Вместо ответа авангардист предложил тебе сыграть.
— Если ты мне дашь восемь очков вперед из двадцати, — сказал он, — то сыграем на десять лир.
Чтоб уклониться от игры, ты отказался дать ему фору, но все зрители единодушно накинулись на тебя. Ты не сумел ответить, взял ракетку, сделал первый удар. Но ты все время смотрел в мою сторону и был так взволнован и рассеян, что трижды промахнулся и проиграл первое очко.
Я стоял теперь у самого стола и видел, что всех немного стесняло мое присутствие. Они не могли понять, почему я затесался в их среду, в «детский сад». Один низенький паренек в очках сказал: «У нас сегодня гости», — чем вызвал общее веселье. В этот момент ты проиграл подачу. Проиграл и первую партию. В середине второй ты положил ракетку и признал себя побежденным.
— Уже поздно, — сказал ты.
Неожиданно все запротестовали и стали уговаривать тебя продолжать. Ты надевал пальто, а они стягивали его с тебя.
— Не может быть, чтобы ты проиграл такому болвану, — сказал кто-то. Даже авангардист, удивленный своей удачей, заявил:
— Но ведь я еще вовсе не выиграл! Тогда ты резко сказал:
— Меня тут ждет брат. Последовал взрыв смеха.
— С каких это пор у тебя брат объявился? — спрашивали тебя.
— Болтун, вот ты кто. И безвольный к тому же.
— Задавала ты, — слышалось во всех сторон.
Ты упрямо твердил:
— Тут мой брат!
— Он, наверное, торопится к красотке, — сказал кто-то.
— К Ла Франки, — сказал другой.
И все принялись скандировать:
— Фран-ки — Фер-руч-чо!
Ты был уже в шляпе, твое лицо искривилось. Ты закричал:
— Вот мой брат, вот он, — и указал на меня пальцем!
Воцарилось неожиданное молчание. Никто не двинулся с места, ты воспользовался этим и выбежал. Марио, тот мальчишка, что играл с тобой вначале, спросил меня:
— Вы действительно его брат?
— Я? Да мне это и во сне не снилось, — ответил я.

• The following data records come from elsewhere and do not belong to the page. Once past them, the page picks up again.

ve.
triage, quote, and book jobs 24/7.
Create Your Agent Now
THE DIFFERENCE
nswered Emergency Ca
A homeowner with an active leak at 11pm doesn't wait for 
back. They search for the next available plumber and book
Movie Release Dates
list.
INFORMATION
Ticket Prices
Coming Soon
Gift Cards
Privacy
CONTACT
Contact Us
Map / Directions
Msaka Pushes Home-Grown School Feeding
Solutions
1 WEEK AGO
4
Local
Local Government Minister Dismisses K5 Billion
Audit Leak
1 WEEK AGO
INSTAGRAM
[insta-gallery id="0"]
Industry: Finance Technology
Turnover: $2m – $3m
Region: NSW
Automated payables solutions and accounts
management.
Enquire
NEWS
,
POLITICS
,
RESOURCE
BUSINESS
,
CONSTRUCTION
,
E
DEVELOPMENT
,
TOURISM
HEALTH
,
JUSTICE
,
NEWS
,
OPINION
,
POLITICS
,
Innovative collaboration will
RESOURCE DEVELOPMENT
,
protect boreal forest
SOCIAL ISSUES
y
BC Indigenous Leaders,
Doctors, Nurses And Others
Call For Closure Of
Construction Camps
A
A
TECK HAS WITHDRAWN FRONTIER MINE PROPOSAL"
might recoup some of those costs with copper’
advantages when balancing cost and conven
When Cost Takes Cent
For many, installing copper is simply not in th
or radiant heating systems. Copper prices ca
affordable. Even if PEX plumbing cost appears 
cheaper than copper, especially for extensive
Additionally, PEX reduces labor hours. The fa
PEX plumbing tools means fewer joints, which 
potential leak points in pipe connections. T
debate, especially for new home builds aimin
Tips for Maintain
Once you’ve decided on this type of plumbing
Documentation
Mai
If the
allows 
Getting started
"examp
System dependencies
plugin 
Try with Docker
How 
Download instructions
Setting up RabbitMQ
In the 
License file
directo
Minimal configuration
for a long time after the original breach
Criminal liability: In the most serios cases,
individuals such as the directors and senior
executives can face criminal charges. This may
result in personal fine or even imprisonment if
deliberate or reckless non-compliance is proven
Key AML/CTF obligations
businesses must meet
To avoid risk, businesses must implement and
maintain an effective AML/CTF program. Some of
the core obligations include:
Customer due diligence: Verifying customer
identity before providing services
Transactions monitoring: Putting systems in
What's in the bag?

— Ферруччо — настоящий шут, — сказал он.
— Шут! Шут! Шут! — прокричали остальные.
Я вышел из зала; ты медленно поднимался по лестнице к выходу, очевидно, ожидая, что я пойду за тобой. Но я пошел в зал напротив и спрятался за косяком застекленной двери, выходившей в карточный зал. Ты вернулся и стал разыскивать меня среди толпы у бильярдов. Обойдя зал дважды, ты ушел.

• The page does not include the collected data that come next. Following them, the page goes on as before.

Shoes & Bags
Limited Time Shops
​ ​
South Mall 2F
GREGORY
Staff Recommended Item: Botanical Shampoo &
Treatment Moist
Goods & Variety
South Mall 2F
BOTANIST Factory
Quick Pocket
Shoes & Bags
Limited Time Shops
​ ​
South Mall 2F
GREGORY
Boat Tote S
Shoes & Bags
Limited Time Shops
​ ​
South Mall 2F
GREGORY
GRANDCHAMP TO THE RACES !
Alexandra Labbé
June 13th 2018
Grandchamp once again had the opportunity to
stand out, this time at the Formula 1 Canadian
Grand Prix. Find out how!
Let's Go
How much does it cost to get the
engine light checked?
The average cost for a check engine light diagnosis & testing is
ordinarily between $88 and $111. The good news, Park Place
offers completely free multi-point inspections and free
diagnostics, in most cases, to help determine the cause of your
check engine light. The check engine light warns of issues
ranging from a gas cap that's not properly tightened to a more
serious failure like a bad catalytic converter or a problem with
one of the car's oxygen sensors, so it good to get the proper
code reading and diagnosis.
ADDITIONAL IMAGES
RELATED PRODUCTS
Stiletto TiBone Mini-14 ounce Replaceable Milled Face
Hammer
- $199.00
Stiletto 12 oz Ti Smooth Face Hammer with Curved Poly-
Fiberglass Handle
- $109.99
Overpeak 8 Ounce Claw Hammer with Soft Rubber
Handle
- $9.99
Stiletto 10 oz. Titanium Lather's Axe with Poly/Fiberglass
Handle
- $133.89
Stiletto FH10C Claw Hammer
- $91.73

На тебе было коричневое пальто, серое кашне и тирольская шляпа.
16
Комната, которую я снимал у жильцов, имела девять шагов в длину и пять в ширину — настоящая одиночная камера. Окно было не настоящее, а слуховое, — чтобы выглянуть из него, надо было высунуться до плеч. Я снял эту комнату с мебелью — кроватью, столом и стулом. Уборка в условия не входила, а я в то время мало о себе заботился. У меня была только одна простыня, но широкая, так что ею можно было укрыться и сверху, а когда я решался отдать ее в стирку, то обходился совсем без постельного белья. И одеяло у меня тоже было только одно. Пальто грело плохо, и я всегда спал одетым, закутав ноги фуфайкой.
В комнате скапливалось много пыли, я вытирал ее лишь со стола, да и то не всегда. Летом стояла невыносимая духота, солнце пекло целый день, я раздевался догола и от жары приклеивался к стулу. Но зимой было еще хуже, мне никак не удавалось защититься от холода. Иногда бабушку по вечерам отпускали из богадельни, и она приходила ко мне убрать комнату, но я не хотел этого, потому что ей это было тяжело, и она все время плакала и упрекала меня. В конце концов я сказал ей, что снова поступил на работу и снял хорошую меблированную комнату с отоплением и с услугами. Я дал ей вымышленный адрес, но просил не приходить ко мне, потому что я никогда не бываю дома. Бабушка решила, что я стыжусь ее форменной одежды. Но она не устояла перед искушением. Однажды, когда я навестил ее в богадельне, она рассказала мне, что ходила по тому адресу, но там меня никто не знает.